# Curious - Sage Grouse Info



## Wigeon (Jun 19, 2013)

Does anyone know how many preference points it would take for a non resident to draw a sage grouse permit? I see that they are only offering 119 permits in the area I am interested in, so just curious how long it would take me to have an opportunity. Also, is there any public access in the Diamond Mnt/Blue Mnt area that a guy would have a chance at seeing some birds on?

Only hunted sharptail at home in Nebraska, but would like to chase a sage grouse if I get the chance. Any help you can offer would be great! 

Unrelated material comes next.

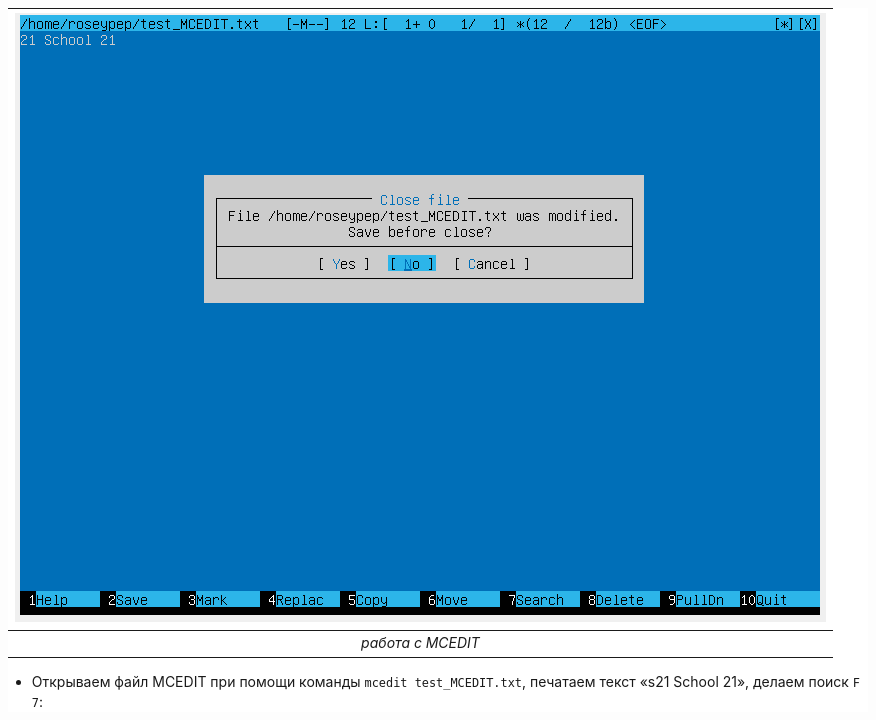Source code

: | ![Скриншот](img/7.11.png) |
|:-----------------------------------------:|
| *работа с MCEDIT* |

- Открываем файл MCEDIT при помощи команды `mcedit test_MCEDIT.txt`, печатаем текст «s21 School 21», делаем поиск `F7`:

Application deadline is close... Thanks!


----------



## izzydog (Jan 18, 2008)

Why Utah? Travel from Nebraska to Utah for one bird? I don't want to hot spot but there places you can hunt a limit with over the counter licenses. Sorry I'm no help about how many points for a permit, I've never hunted them here.


----------



## Critter (Mar 20, 2010)

You may draw with no points and then again it might take a couple..... that's the way that Utah's draws work. 

Lazzydog, Wigeon just may be working in the area temporally or just moved to Utah, so if he wants to hunt them he needs to put in as a non resident.


----------



## Wigeon (Jun 19, 2013)

My brother lives in Vernal, so it is a great excuse to get and and catch trout and hunt birds while I'm there... Thanks for the input!


----------



## izzydog (Jan 18, 2008)

Definitely apply then! Big bonus if you draw, if not I can think of many worse places to hunt birds than the vernal area! I'm a bit jealous:grin:


----------



## tallbuck (Apr 30, 2009)

funny that people come to hunt sage grouse in utah when I being from utah leave it to hunt sage grouse in other states.... go figure! oh and by the way I hate Utahs Draw system!


----------